■ Directions ■
Restate the entries below verbatim.

*** Listed entries ***

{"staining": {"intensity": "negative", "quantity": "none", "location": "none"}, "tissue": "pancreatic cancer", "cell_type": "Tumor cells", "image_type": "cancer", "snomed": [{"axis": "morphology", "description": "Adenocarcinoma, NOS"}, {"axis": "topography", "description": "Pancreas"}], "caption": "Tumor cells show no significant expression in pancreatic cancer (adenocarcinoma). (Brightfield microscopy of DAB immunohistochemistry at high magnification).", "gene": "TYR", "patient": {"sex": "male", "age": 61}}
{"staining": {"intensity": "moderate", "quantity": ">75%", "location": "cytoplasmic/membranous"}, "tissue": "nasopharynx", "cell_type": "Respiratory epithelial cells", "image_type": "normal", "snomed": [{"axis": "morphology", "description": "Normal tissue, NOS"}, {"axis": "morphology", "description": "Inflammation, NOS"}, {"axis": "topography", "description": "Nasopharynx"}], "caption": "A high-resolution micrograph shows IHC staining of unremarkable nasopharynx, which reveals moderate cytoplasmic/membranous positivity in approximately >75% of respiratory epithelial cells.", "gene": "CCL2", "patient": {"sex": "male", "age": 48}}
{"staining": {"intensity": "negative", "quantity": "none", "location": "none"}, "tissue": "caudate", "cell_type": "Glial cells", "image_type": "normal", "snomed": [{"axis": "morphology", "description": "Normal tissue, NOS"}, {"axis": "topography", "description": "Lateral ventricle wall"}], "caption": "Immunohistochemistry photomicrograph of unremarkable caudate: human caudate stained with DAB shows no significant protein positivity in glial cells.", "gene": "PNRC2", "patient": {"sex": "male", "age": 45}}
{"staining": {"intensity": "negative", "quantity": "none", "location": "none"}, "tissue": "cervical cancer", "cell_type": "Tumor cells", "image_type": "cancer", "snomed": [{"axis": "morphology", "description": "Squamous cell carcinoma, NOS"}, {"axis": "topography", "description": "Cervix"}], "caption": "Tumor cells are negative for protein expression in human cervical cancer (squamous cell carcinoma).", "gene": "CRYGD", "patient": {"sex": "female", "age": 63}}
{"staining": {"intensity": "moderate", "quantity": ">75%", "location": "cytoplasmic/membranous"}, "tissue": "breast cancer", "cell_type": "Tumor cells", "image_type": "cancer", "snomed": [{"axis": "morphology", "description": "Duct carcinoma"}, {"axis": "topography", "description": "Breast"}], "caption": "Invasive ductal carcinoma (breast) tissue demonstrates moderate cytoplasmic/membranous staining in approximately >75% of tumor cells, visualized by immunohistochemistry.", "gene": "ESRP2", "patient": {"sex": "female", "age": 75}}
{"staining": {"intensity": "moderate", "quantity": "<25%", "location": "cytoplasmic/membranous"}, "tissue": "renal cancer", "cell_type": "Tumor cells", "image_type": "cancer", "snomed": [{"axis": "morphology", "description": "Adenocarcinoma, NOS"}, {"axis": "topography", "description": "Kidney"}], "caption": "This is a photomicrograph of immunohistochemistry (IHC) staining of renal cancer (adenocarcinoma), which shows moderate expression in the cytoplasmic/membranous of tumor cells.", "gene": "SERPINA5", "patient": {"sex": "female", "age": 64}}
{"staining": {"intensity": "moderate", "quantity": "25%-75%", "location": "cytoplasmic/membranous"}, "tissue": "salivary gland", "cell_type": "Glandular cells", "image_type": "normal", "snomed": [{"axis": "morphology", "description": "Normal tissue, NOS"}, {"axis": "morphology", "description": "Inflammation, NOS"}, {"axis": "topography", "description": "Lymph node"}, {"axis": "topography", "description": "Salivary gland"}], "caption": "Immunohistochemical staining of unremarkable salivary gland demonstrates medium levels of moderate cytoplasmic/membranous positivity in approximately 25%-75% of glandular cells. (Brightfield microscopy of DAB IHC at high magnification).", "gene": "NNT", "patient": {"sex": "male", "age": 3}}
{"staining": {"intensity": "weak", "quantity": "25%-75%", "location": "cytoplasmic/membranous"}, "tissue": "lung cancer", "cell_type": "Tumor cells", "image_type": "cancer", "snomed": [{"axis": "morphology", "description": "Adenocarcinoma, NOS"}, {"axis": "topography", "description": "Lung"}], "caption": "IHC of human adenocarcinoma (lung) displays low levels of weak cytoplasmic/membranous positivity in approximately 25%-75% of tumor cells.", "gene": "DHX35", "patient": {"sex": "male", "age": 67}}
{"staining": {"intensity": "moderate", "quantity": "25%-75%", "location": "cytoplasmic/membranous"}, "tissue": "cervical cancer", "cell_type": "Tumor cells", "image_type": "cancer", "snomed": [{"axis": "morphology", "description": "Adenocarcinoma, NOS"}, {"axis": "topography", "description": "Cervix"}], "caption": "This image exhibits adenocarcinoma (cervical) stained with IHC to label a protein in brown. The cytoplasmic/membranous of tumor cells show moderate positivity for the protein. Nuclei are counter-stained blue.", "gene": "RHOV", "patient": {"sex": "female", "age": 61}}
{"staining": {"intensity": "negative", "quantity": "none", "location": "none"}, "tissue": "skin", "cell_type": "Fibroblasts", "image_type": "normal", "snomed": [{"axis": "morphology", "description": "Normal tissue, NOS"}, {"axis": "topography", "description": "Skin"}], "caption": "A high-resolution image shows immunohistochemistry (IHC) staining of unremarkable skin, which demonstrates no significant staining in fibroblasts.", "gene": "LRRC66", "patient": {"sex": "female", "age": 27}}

*** End of Listed entries ***

■ Reply ■
{"staining": {"intensity": "negative", "quantity": "none", "location": "none"}, "tissue": "pancreatic cancer", "cell_type": "Tumor cells", "image_type": "cancer", "snomed": [{"axis": "morphology", "description": "Adenocarcinoma, NOS"}, {"axis": "topography", "description": "Pancreas"}], "caption": "Tumor cells show no significant expression in pancreatic cancer (adenocarcinoma). (Brightfield microscopy of DAB immunohistochemistry at high magnification).", "gene": "TYR", "patient": {"sex": "male", "age": 61}}
{"staining": {"intensity": "moderate", "quantity": ">75%", "location": "cytoplasmic/membranous"}, "tissue": "nasopharynx", "cell_type": "Respiratory epithelial cells", "image_type": "normal", "snomed": [{"axis": "morphology", "description": "Normal tissue, NOS"}, {"axis": "morphology", "description": "Inflammation, NOS"}, {"axis": "topography", "description": "Nasopharynx"}], "caption": "A high-resolution micrograph shows IHC staining of unremarkable nasopharynx, which reveals moderate cytoplasmic/membranous positivity in approximately >75% of respiratory epithelial cells.", "gene": "CCL2", "patient": {"sex": "male", "age": 48}}
{"staining": {"intensity": "negative", "quantity": "none", "location": "none"}, "tissue": "caudate", "cell_type": "Glial cells", "image_type": "normal", "snomed": [{"axis": "morphology", "description": "Normal tissue, NOS"}, {"axis": "topography", "description": "Lateral ventricle wall"}], "caption": "Immunohistochemistry photomicrograph of unremarkable caudate: human caudate stained with DAB shows no significant protein positivity in glial cells.", "gene": "PNRC2", "patient": {"sex": "male", "age": 45}}
{"staining": {"intensity": "negative", "quantity": "none", "location": "none"}, "tissue": "cervical cancer", "cell_type": "Tumor cells", "image_type": "cancer", "snomed": [{"axis": "morphology", "description": "Squamous cell carcinoma, NOS"}, {"axis": "topography", "description": "Cervix"}], "caption": "Tumor cells are negative for protein expression in human cervical cancer (squamous cell carcinoma).", "gene": "CRYGD", "patient": {"sex": "female", "age": 63}}
{"staining": {"intensity": "moderate", "quantity": ">75%", "location": "cytoplasmic/membranous"}, "tissue": "breast cancer", "cell_type": "Tumor cells", "image_type": "cancer", "snomed": [{"axis": "morphology", "description": "Duct carcinoma"}, {"axis": "topography", "description": "Breast"}], "caption": "Invasive ductal carcinoma (breast) tissue demonstrates moderate cytoplasmic/membranous staining in approximately >75% of tumor cells, visualized by immunohistochemistry.", "gene": "ESRP2", "patient": {"sex": "female", "age": 75}}
{"staining": {"intensity": "moderate", "quantity": "<25%", "location": "cytoplasmic/membranous"}, "tissue": "renal cancer", "cell_type": "Tumor cells", "image_type": "cancer", "snomed": [{"axis": "morphology", "description": "Adenocarcinoma, NOS"}, {"axis": "topography", "description": "Kidney"}], "caption": "This is a photomicrograph of immunohistochemistry (IHC) staining of renal cancer (adenocarcinoma), which shows moderate expression in the cytoplasmic/membranous of tumor cells.", "gene": "SERPINA5", "patient": {"sex": "female", "age": 64}}
{"staining": {"intensity": "moderate", "quantity": "25%-75%", "location": "cytoplasmic/membranous"}, "tissue": "salivary gland", "cell_type": "Glandular cells", "image_type": "normal", "snomed": [{"axis": "morphology", "description": "Normal tissue, NOS"}, {"axis": "morphology", "description": "Inflammation, NOS"}, {"axis": "topography", "description": "Lymph node"}, {"axis": "topography", "description": "Salivary gland"}], "caption": "Immunohistochemical staining of unremarkable salivary gland demonstrates medium levels of moderate cytoplasmic/membranous positivity in approximately 25%-75% of glandular cells. (Brightfield microscopy of DAB IHC at high magnification).", "gene": "NNT", "patient": {"sex": "male", "age": 3}}
{"staining": {"intensity": "weak", "quantity": "25%-75%", "location": "cytoplasmic/membranous"}, "tissue": "lung cancer", "cell_type": "Tumor cells", "image_type": "cancer", "snomed": [{"axis": "morphology", "description": "Adenocarcinoma, NOS"}, {"axis": "topography", "description": "Lung"}], "caption": "IHC of human adenocarcinoma (lung) displays low levels of weak cytoplasmic/membranous positivity in approximately 25%-75% of tumor cells.", "gene": "DHX35", "patient": {"sex": "male", "age": 67}}
{"staining": {"intensity": "moderate", "quantity": "25%-75%", "location": "cytoplasmic/membranous"}, "tissue": "cervical cancer", "cell_type": "Tumor cells", "image_type": "cancer", "snomed": [{"axis": "morphology", "description": "Adenocarcinoma, NOS"}, {"axis": "topography", "description": "Cervix"}], "caption": "This image exhibits adenocarcinoma (cervical) stained with IHC to label a protein in brown. The cytoplasmic/membranous of tumor cells show moderate positivity for the protein. Nuclei are counter-stained blue.", "gene": "RHOV", "patient": {"sex": "female", "age": 61}}
{"staining": {"intensity": "negative", "quantity": "none", "location": "none"}, "tissue": "skin", "cell_type": "Fibroblasts", "image_type": "normal", "snomed": [{"axis": "morphology", "description": "Normal tissue, NOS"}, {"axis": "topography", "description": "Skin"}], "caption": "A high-resolution image shows immunohistochemistry (IHC) staining of unremarkable skin, which demonstrates no significant staining in fibroblasts.", "gene": "LRRC66", "patient": {"sex": "female", "age": 27}}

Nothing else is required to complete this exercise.